-- EXERCISE PASSAGE follows --
Selected polyacrylamide (HPAM) solubilized in brines of variable strengths and hardnesses were injected in granular sand and clays packs having similar petrophysical characteristics (permeability around 60–80 mD) but variable and well controlled mineralogical compositions. The granular packs were characterized in terms of structure (SEM) and specific surface area (BET) before and after polymer injections. The main observables of the coreflood tests were the resistance and residual resistance factors generated by the polymer, the polymer inaccessible pore volume and its irreversible retention.
Viscometric analysis showed that the HPAM solutions intrinsic viscosity decreased with increasing total salinity, as expected from charge screening, with a sharp decrease in presence of divalent cations, even at low ionic strength, which was less expected. Coreflood experiments revealed that polymer retention, resistance factor and irreversible resistance factor increased significantly: (a) with increasing ionic strength and hardness for porous media of a given mineralogical composition (this appeared consistent with the outcomes of the viscometric study and confirmed the major impact of hardness); (b) in presence of clays, even at low ionic strength and hardness. The polymer inaccessible pore volume was significantly impacted by the presence of clays, but not by the brine composition.
-- EXERCISE PASSAGE concluded --
-- ENTRIES PROVIDED follows --
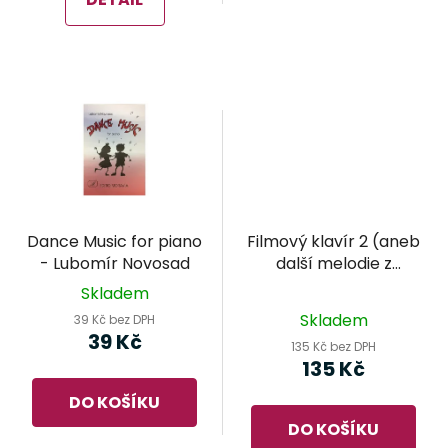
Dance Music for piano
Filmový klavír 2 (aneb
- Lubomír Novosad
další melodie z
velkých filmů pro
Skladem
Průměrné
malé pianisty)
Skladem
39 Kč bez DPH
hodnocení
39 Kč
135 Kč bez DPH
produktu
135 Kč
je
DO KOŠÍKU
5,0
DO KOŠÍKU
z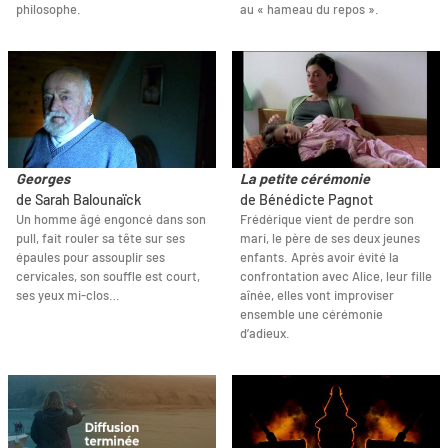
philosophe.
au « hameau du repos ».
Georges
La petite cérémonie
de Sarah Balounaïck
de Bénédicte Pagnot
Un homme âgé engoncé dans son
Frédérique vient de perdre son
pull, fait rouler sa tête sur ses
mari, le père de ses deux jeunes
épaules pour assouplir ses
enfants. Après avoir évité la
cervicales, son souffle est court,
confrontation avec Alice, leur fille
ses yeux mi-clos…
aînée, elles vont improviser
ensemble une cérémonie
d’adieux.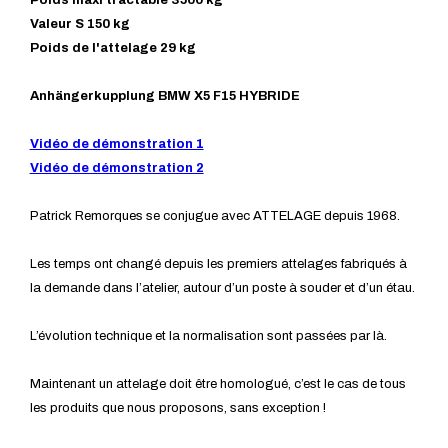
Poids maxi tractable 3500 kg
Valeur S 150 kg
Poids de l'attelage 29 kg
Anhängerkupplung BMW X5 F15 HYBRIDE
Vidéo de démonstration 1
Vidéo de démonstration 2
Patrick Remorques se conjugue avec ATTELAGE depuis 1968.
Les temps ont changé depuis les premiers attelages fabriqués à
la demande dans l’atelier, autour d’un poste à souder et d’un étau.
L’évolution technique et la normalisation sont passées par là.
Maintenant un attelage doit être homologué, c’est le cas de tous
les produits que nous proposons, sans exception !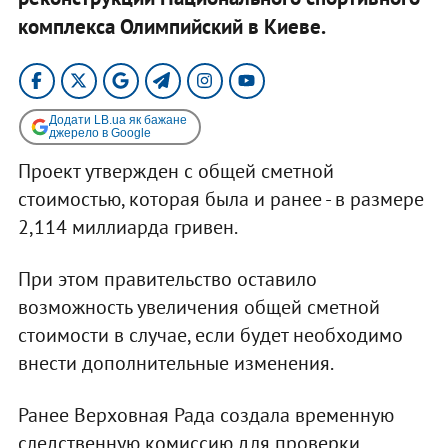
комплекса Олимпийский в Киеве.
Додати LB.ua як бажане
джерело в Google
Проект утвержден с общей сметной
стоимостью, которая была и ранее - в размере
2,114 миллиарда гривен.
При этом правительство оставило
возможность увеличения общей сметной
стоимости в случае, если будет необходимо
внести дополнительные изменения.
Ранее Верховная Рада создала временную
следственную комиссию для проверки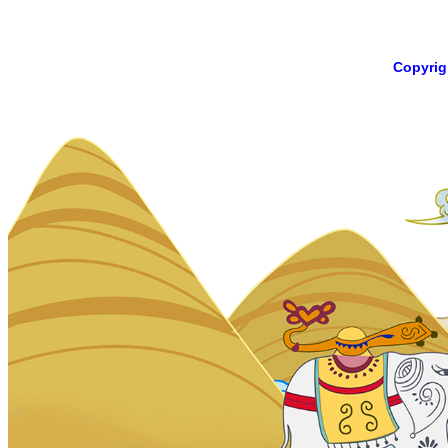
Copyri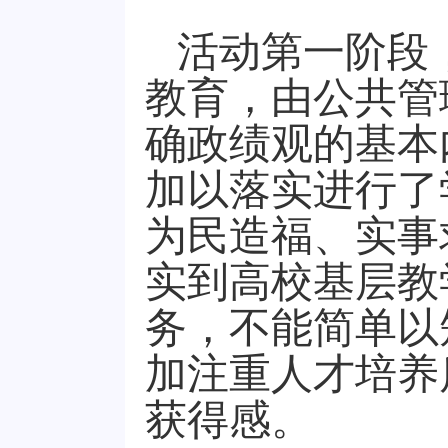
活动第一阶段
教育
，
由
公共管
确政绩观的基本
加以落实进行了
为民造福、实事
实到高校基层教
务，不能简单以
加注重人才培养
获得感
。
-- ENTRIES PROVIDED concluded --
-- ENTRIES PROVIDED follows --
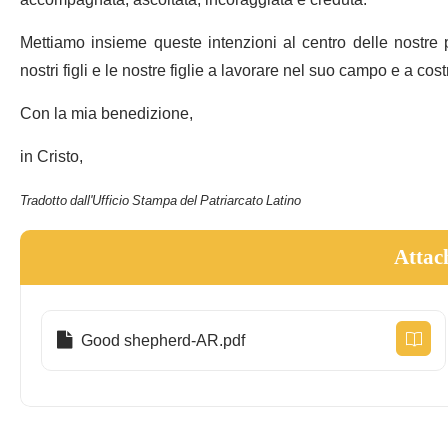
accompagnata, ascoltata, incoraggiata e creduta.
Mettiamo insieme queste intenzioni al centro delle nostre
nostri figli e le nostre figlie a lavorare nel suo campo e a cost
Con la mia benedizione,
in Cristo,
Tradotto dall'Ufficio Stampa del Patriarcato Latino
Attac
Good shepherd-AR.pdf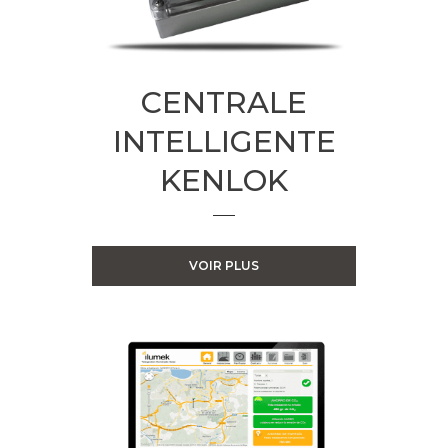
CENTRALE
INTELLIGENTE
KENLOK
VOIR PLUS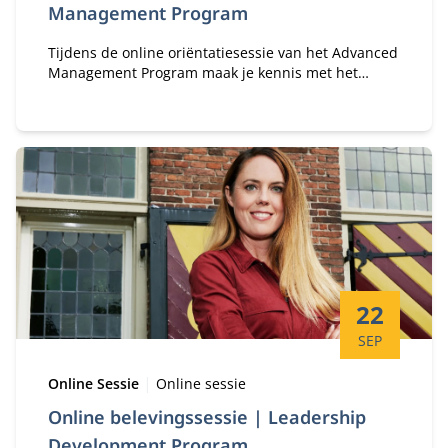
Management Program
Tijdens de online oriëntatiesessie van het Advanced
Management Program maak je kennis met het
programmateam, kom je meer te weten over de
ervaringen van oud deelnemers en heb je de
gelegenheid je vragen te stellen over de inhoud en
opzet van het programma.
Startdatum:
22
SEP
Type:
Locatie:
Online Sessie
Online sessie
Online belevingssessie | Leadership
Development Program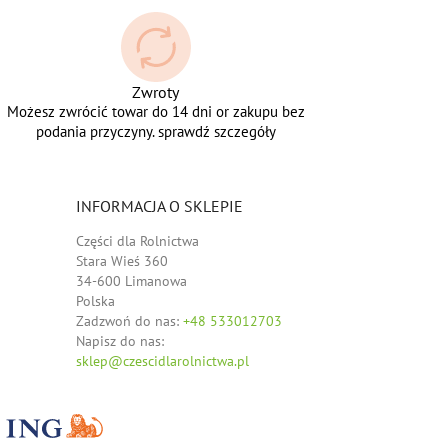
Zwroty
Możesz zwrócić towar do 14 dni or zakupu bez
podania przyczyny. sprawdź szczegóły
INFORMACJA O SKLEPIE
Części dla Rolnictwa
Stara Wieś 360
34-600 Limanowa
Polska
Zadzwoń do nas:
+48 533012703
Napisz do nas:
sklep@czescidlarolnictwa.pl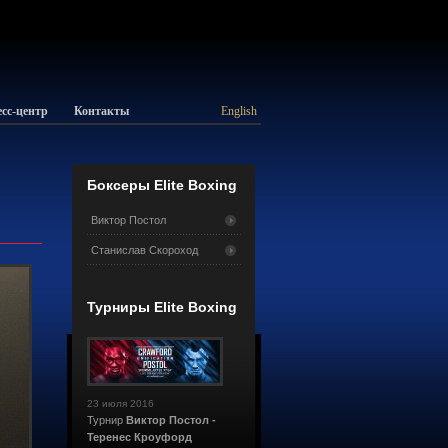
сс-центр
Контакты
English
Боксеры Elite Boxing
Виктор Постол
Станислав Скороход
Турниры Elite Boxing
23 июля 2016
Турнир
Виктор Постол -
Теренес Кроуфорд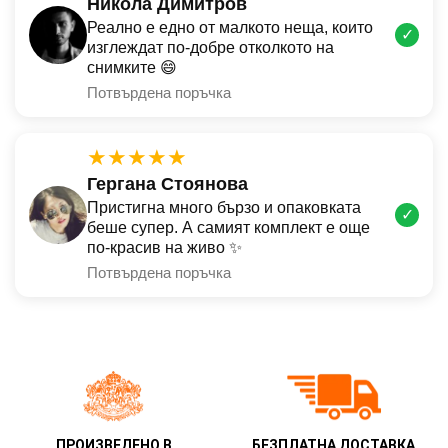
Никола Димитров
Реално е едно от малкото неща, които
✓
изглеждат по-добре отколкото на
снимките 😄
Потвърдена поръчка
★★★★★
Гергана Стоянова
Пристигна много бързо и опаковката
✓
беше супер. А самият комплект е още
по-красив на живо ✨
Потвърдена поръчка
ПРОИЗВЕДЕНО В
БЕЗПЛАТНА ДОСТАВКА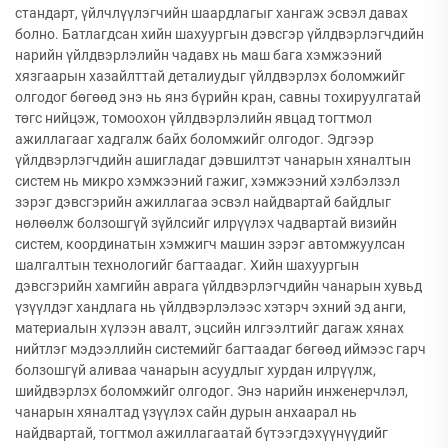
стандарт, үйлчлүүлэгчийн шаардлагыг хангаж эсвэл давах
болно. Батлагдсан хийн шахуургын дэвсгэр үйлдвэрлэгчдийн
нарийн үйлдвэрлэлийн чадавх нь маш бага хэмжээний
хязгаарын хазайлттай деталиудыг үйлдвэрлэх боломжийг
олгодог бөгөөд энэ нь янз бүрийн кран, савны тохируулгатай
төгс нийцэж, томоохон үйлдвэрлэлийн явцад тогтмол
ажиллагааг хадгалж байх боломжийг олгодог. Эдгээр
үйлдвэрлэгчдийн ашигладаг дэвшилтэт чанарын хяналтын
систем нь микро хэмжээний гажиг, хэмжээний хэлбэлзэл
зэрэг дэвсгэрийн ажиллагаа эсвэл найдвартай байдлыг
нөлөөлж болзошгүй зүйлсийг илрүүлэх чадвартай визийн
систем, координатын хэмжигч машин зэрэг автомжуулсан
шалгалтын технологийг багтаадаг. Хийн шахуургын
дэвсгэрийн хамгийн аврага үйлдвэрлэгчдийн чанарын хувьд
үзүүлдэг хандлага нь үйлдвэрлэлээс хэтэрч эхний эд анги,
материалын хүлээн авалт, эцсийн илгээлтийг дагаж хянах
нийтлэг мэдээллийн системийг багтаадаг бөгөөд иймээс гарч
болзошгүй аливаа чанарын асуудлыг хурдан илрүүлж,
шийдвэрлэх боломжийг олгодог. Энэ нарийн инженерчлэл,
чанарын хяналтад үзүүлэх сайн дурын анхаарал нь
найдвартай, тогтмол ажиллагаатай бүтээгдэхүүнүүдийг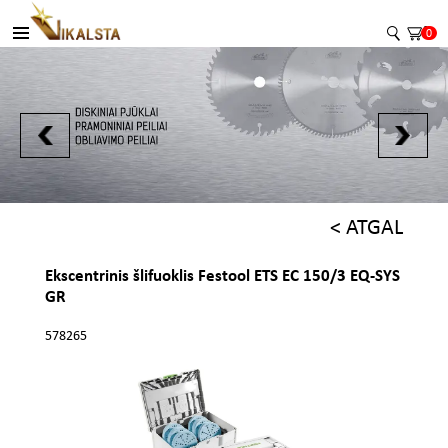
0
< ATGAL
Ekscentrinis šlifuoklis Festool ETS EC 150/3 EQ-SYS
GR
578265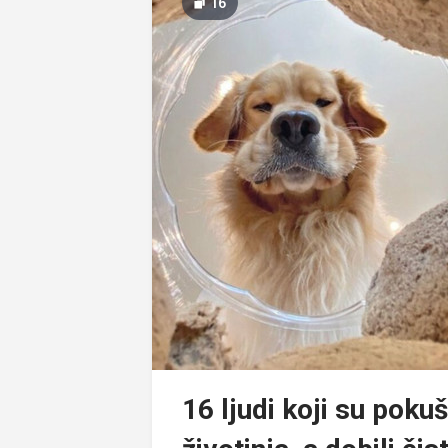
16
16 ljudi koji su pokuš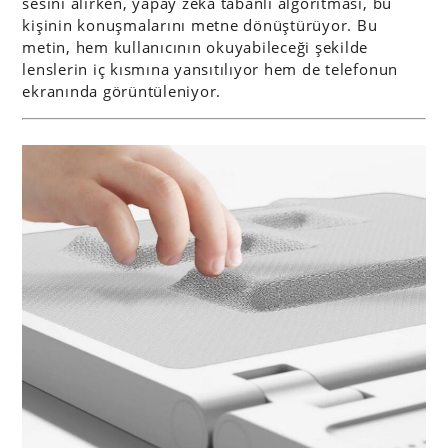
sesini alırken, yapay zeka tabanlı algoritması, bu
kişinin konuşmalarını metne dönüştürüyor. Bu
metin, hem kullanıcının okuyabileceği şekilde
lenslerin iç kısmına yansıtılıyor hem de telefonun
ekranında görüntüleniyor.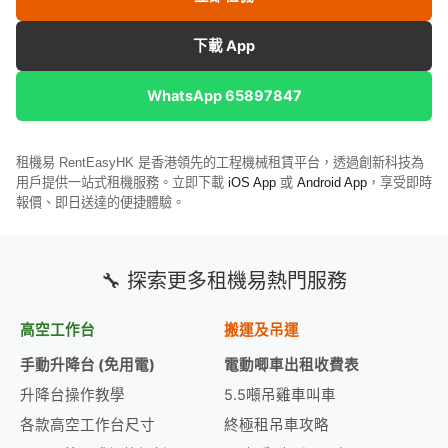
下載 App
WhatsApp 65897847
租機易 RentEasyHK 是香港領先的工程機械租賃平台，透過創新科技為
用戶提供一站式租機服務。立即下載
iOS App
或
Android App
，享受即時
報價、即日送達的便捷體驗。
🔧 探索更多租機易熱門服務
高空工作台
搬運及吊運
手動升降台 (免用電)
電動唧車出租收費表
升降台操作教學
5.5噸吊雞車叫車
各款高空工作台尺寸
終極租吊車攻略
-- ENTRIES PROVIDED concluded --
TO-DO ITEM A — According to the polymer-flooding passage, what permeability did the granular sand and clay packs have?
TO-DO ITEM B — Name every main observable of the coreflood tests given in the polymer-flooding passage.
TO-DO ITEM C — Carry on the polymer-flooding passage from its final sentence.
The data stand apart from the polymer-flooding passage and are separate material.

EXERCISE ANSWER A — Around 60–80 mD.

EXERCISE ANSWER B — The resistance factor, the residual resistance factor, the polymer inaccessible pore volume, and the irreversible polymer retention.

EXERCISE ANSWER C —
Assuming that polymer retention originated in polymer adsorption, irreversible resistance factors were translated into adsorbed layer thicknesses according to a simple capillary bundle model. This allowed discussing the results in terms of adsorbed layer density, which was showed to increase if brine hardness was increased and to be lower in presence of illite than kaolinite and pure quartz. These findings indicate that complex polymer adsorption/retention mechanisms occur depending on the clay type (layer charge and expandability).
This systematic study allowed dissociating the impacts of salinity, hardness and clay contents/types on the transport properties of polymer solutions in low permeability porous media. Its results should be of interest to the chemical EOR industry as they provide guides to help tuning the injection brine composition and polymer concentration to the reservoir properties.